He is a respected leader in much of Florida’s agriculture industry, but Al Bellotto will always be known as one of the state’s renowned cattlemen and citrus growers. Born February 15, 1925, in a Dundee, Florida, log house, Bellotto started his cattle herd at age 11. Working for 50 cents a day, he saved money to purchase his first calf for $20. After graduation from Haines City High School, he saw World War II action in the Navy aboard the battleship USS New York. Involved in some of the Pacific’s most heated battles, including Iwo Jima and Okinawa, his ship survived three hits from Kamikaze planes.
Returning from the war, he got back to the Florida cattle business. Today, he and his wife, Betty, manage a 3,700-acre cattle and citrus operation in Polk County.
Bellotto is perhaps best known for his 1985 fight to implement a Beef Checkoff Program in Florida, which would provide funding for beef advertising. Previous attempts to win rank-and-file approval for the program were unsuccessful. However, Bellotto canvassed the state, speaking one-to-one with cattlemen about the benefits of a mandatory tariff of $1 per head. Through Bellotto’s leadership and persistence, the checkoff program was overwhelmingly passed with the second-highest approval vote in the country.

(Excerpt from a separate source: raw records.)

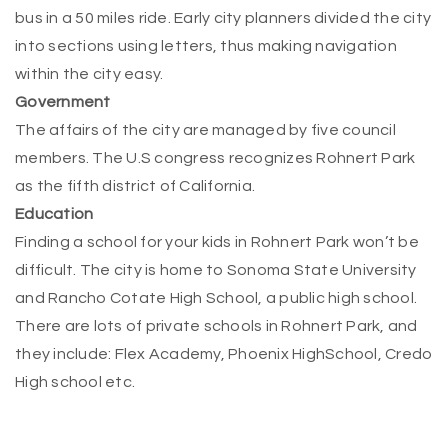
bus in a 50 miles ride. Early city planners divided the city
into sections using letters, thus making navigation
within the city easy.
Government
The affairs of the city are managed by five council
members. The U.S congress recognizes Rohnert Park
as the fifth district of California.
Education
Finding a school for your kids in Rohnert Park won’t be
difficult. The city is home to Sonoma State University
and Rancho Cotate High School, a public high school.
There are lots of private schools in Rohnert Park, and
they include: Flex Academy, Phoenix H
igh
School, Credo
High school etc.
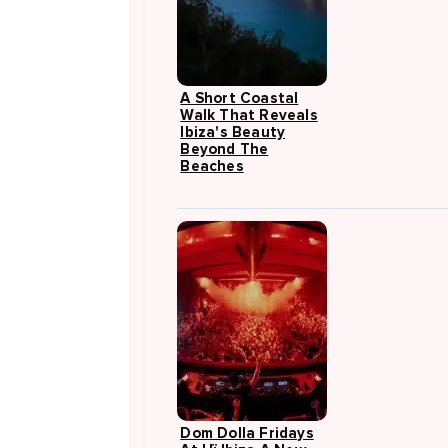
A Short Coastal
Walk That Reveals
Ibiza's Beauty
Beyond The
Beaches
Dom Dolla Fridays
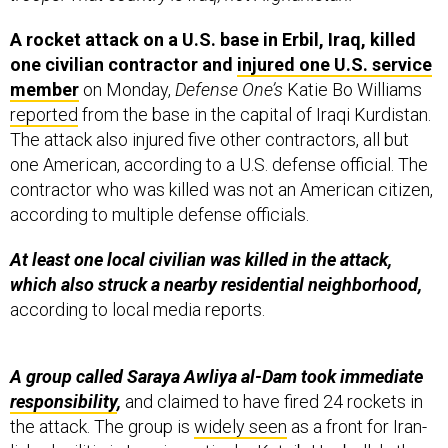
A rocket attack on a U.S. base in Erbil, Iraq, killed
one civilian contractor and
injured one U.S. service
member
on Monday,
Defense One’s
Katie Bo Williams
reported
from the base in the capital of Iraqi Kurdistan.
The attack also injured five other contractors, all but
one American, according to a U.S. defense official. The
contractor who was killed was not an American citizen,
according to multiple defense officials.
At least one local civilian was killed in the attack,
which also struck a nearby residential neighborhood,
according to local media reports.
A group called Saraya Awliya al-Dam took immediate
responsibility
,
and claimed to have fired 24 rockets in
the attack. The group is
widely seen
as a front for Iran-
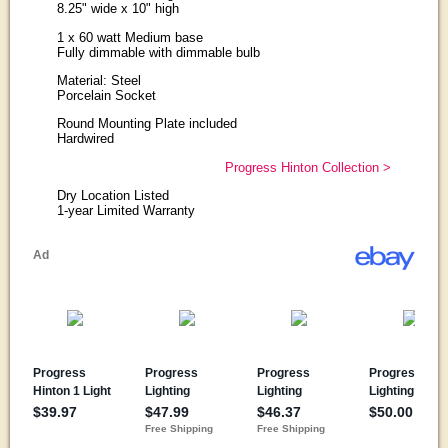
8.25" wide x 10" high
1 x 60 watt Medium base
Fully dimmable with dimmable bulb
Material: Steel
Porcelain Socket
Round Mounting Plate included
Hardwired
Progress Hinton Collection >
Dry Location Listed
1-year Limited Warranty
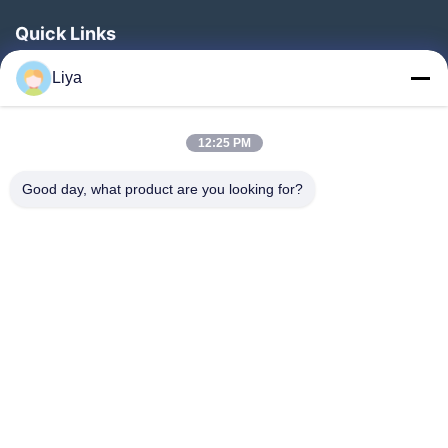
Quick Links
Home
Liya
Products
About Us
12:25 PM
Factory Tour
Good day, what product are you looking for?
Quality Control
Contact Us
Request A Quote
Blog
Follow Us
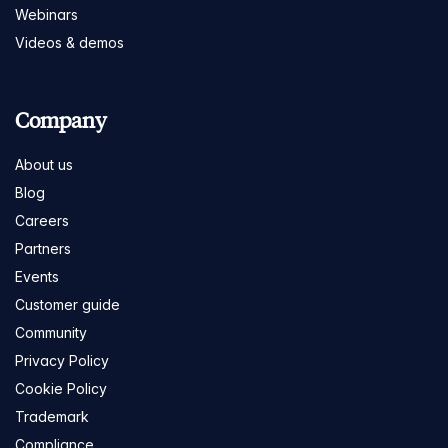
Webinars
Videos & demos
Company
About us
Blog
Careers
Partners
Events
Customer guide
Community
Privacy Policy
Cookie Policy
Trademark
Compliance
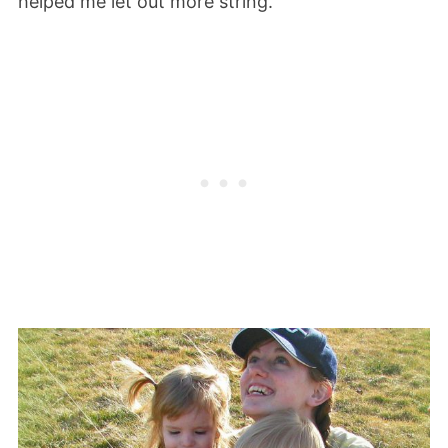
helped me let out more string.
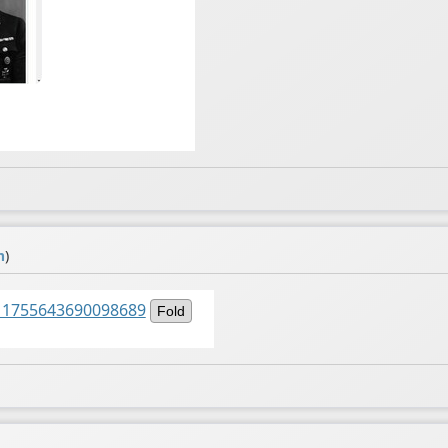
m
)
1511755643690098689
Fold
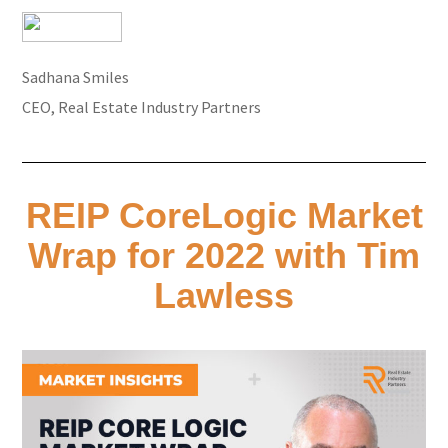
Sadhana Smiles
CEO, Real Estate Industry Partners
REIP CoreLogic Market
Wrap for 2022 with Tim
Lawless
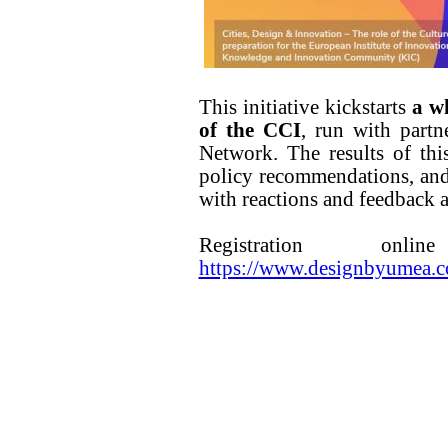
This initiative kickstarts
a wh
of the CCI
, run with partn
Network. The results of thi
policy recommendations, and
with reactions and feedback a
Registration o
https://www.designbyumea.co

Today it remains an important component in the cattlemen’s arsenal of marketing tools.
A natural pioneer and innovator, Bellotto introduced freeze branding to Florida, which vastly improved legibility of the brands and is still in use today. He initiated the money-making concept of bull sales in the 1960s, which still ranks as the top fund-raising activity at the Polk County Youth Fair. He also started the use of double-deck cattle trailers to maximize hauling capacity and cut shipping costs.
As a strong proponent of conservation, he struck an agreement with a nearby citrus processor to pipe wastewater to his ranch to irrigate pastures. The unique arrangement cut his costs, reduced groundwater pumping and distributed wastewater over large areas, reducing concentrations of contaminants.

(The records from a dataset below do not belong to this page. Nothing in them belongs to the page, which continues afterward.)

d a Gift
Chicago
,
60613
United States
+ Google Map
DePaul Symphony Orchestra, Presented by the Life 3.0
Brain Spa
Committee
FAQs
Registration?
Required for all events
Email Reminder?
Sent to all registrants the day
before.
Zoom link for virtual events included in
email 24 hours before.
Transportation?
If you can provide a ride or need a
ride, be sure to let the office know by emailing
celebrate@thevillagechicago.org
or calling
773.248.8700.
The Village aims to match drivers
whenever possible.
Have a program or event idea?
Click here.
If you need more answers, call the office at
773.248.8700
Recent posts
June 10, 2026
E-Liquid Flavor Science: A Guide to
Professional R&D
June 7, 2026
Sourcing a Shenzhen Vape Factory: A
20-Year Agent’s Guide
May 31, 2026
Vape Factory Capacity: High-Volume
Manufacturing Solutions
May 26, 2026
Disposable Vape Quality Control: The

Bellotto is a vocal advocate for Florida agriculture and has served in a range of prestigious industry positions. He has been president of the Florida Cattlemen’s Association and the Polk County Cattlemen’s Association, twice chairing Florida’s Beef Council. He has served as chairman and director on the boards of AgFirst Farm Credit Bank and Farm Credit of Central Florida. He was president of the Polk County Farm Bureau, where he served as a director for 25 years, and a trustee of the Florida Agricultural Museum. Bellotto is currently vice president of the Farm Credit Funding Corporation Board.
Al Bellotto lives in Lakeland with his wife, Betty, and their four children, Cher‚ Leah, Chris and Al Jr.